──────── DATA FOR THIS TASK ────────

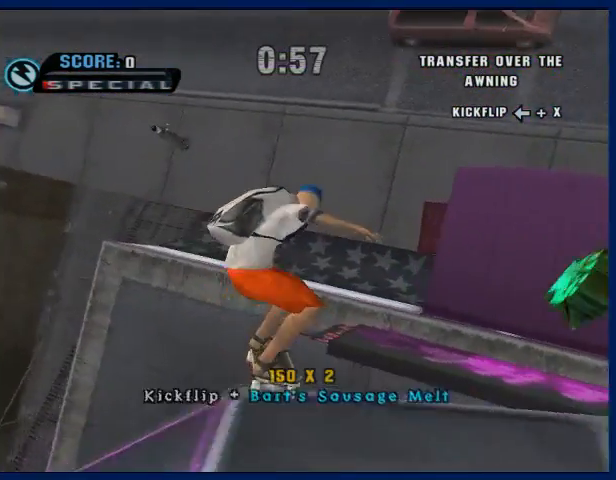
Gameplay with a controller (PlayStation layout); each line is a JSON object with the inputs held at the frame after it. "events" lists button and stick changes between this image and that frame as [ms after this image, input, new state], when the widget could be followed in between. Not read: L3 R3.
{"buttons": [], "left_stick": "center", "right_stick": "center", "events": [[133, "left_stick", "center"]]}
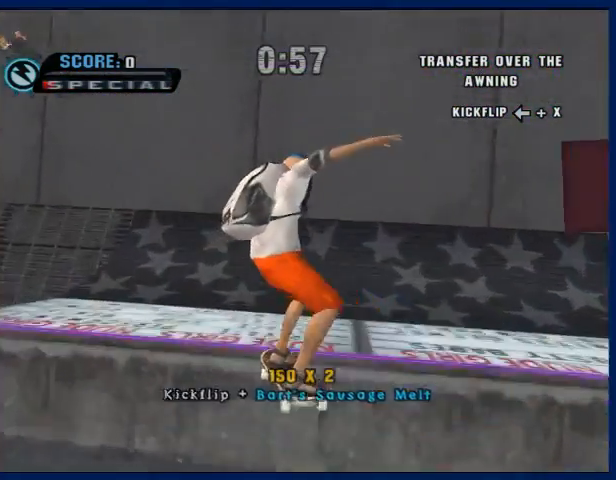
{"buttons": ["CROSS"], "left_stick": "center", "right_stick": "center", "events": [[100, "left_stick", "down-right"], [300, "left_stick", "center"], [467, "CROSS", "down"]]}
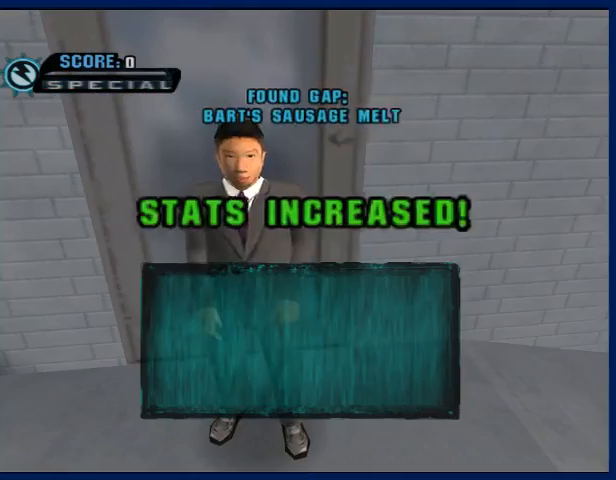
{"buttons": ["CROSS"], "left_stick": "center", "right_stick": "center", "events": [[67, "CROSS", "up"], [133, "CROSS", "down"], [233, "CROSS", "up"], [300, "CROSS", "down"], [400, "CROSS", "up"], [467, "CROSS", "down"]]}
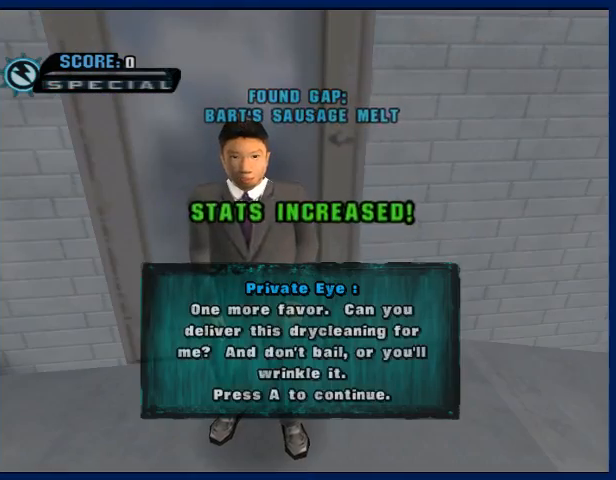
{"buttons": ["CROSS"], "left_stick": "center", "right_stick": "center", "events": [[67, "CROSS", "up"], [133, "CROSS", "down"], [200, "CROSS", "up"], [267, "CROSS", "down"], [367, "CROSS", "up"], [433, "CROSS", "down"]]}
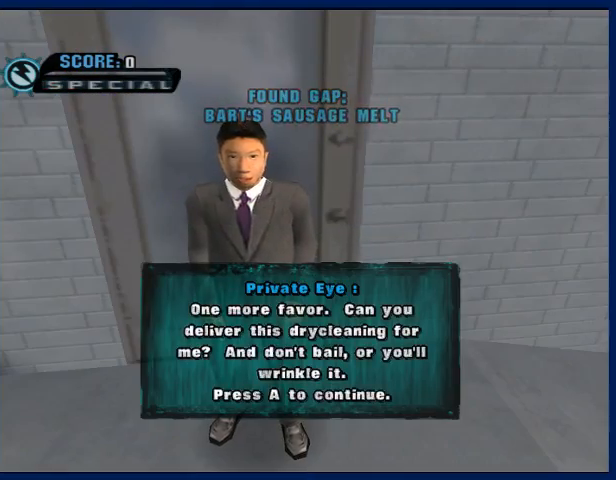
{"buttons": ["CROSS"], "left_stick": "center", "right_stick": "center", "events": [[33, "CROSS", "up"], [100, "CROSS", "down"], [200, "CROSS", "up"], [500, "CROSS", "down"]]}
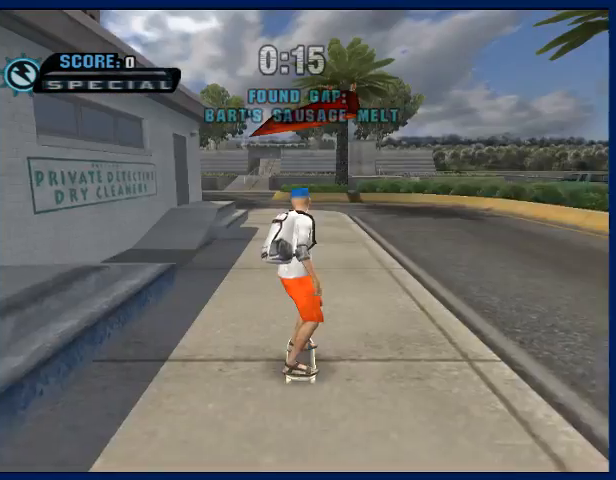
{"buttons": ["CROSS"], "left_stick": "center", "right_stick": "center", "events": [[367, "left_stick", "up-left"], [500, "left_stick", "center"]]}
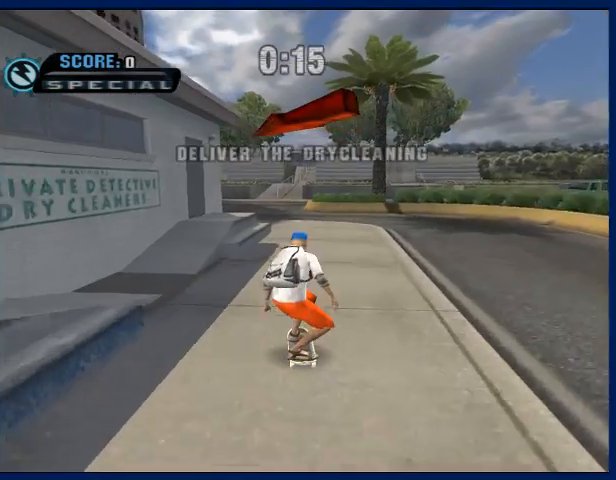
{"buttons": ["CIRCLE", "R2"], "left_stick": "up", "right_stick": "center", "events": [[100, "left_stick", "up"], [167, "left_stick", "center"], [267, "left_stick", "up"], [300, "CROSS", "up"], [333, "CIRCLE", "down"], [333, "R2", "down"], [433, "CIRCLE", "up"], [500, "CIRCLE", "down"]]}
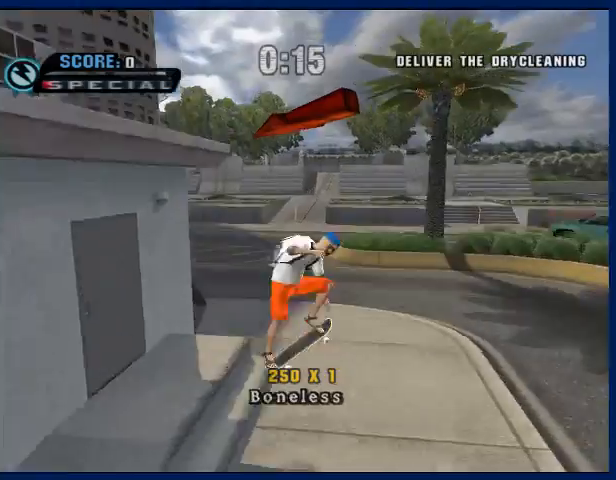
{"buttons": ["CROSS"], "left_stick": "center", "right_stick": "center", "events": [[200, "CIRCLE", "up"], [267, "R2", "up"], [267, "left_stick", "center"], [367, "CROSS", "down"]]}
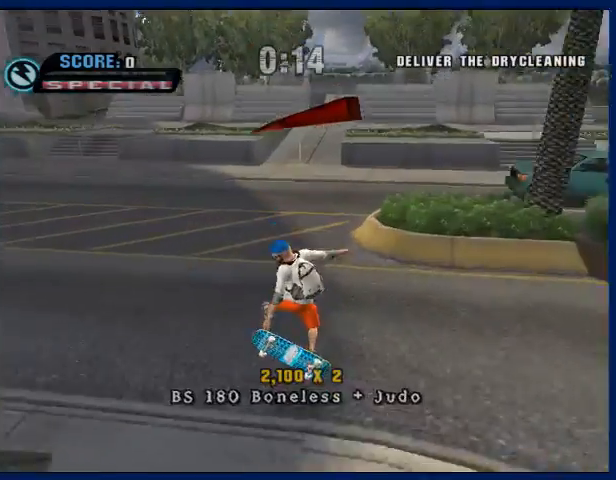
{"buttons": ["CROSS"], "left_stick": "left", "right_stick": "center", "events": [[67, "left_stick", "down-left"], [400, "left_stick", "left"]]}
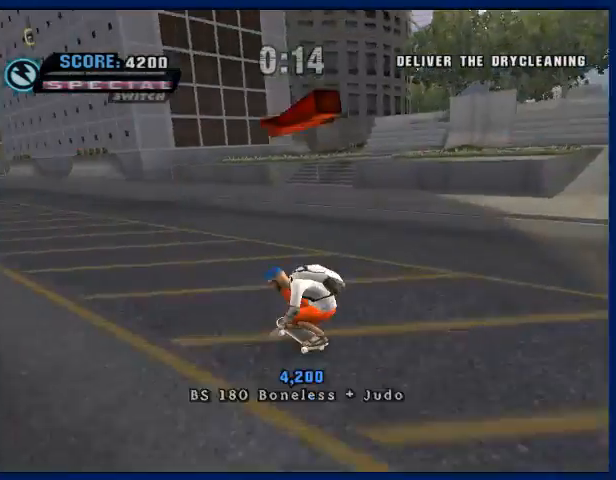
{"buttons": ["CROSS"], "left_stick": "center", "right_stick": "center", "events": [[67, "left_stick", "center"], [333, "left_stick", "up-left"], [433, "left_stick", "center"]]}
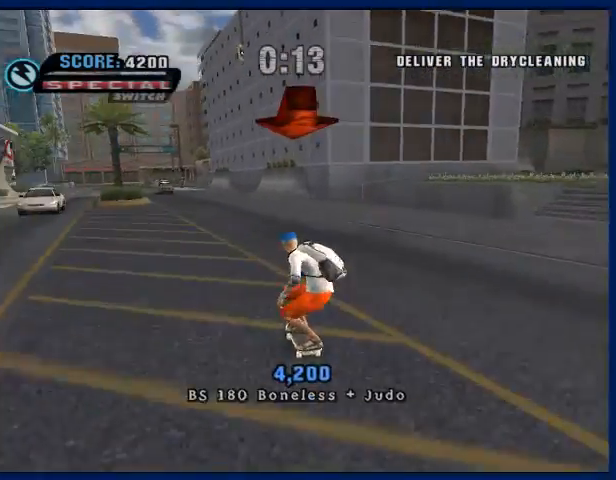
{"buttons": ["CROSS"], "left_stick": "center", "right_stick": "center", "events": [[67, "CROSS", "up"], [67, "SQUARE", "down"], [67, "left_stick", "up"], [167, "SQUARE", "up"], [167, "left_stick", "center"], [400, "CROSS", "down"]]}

────────

Only the pictures stay out; the rest of the entries above must be written out exactly.

_REPLY:_
Gameplay with a controller (PlayStation layout); each line is a JSON object with the inputs held at the frame after it. "events" lists button and stick changes between this image and that frame as [ms after this image, input, new state], when the widget could be followed in between. Not read: L3 R3.
{"buttons": [], "left_stick": "center", "right_stick": "center", "events": [[133, "left_stick", "center"]]}
{"buttons": ["CROSS"], "left_stick": "center", "right_stick": "center", "events": [[100, "left_stick", "down-right"], [300, "left_stick", "center"], [467, "CROSS", "down"]]}
{"buttons": ["CROSS"], "left_stick": "center", "right_stick": "center", "events": [[67, "CROSS", "up"], [133, "CROSS", "down"], [233, "CROSS", "up"], [300, "CROSS", "down"], [400, "CROSS", "up"], [467, "CROSS", "down"]]}
{"buttons": ["CROSS"], "left_stick": "center", "right_stick": "center", "events": [[67, "CROSS", "up"], [133, "CROSS", "down"], [200, "CROSS", "up"], [267, "CROSS", "down"], [367, "CROSS", "up"], [433, "CROSS", "down"]]}
{"buttons": ["CROSS"], "left_stick": "center", "right_stick": "center", "events": [[33, "CROSS", "up"], [100, "CROSS", "down"], [200, "CROSS", "up"], [500, "CROSS", "down"]]}
{"buttons": ["CROSS"], "left_stick": "center", "right_stick": "center", "events": [[367, "left_stick", "up-left"], [500, "left_stick", "center"]]}
{"buttons": ["CIRCLE", "R2"], "left_stick": "up", "right_stick": "center", "events": [[100, "left_stick", "up"], [167, "left_stick", "center"], [267, "left_stick", "up"], [300, "CROSS", "up"], [333, "CIRCLE", "down"], [333, "R2", "down"], [433, "CIRCLE", "up"], [500, "CIRCLE", "down"]]}
{"buttons": ["CROSS"], "left_stick": "center", "right_stick": "center", "events": [[200, "CIRCLE", "up"], [267, "R2", "up"], [267, "left_stick", "center"], [367, "CROSS", "down"]]}
{"buttons": ["CROSS"], "left_stick": "left", "right_stick": "center", "events": [[67, "left_stick", "down-left"], [400, "left_stick", "left"]]}
{"buttons": ["CROSS"], "left_stick": "center", "right_stick": "center", "events": [[67, "left_stick", "center"], [333, "left_stick", "up-left"], [433, "left_stick", "center"]]}
{"buttons": ["CROSS"], "left_stick": "center", "right_stick": "center", "events": [[67, "CROSS", "up"], [67, "SQUARE", "down"], [67, "left_stick", "up"], [167, "SQUARE", "up"], [167, "left_stick", "center"], [400, "CROSS", "down"]]}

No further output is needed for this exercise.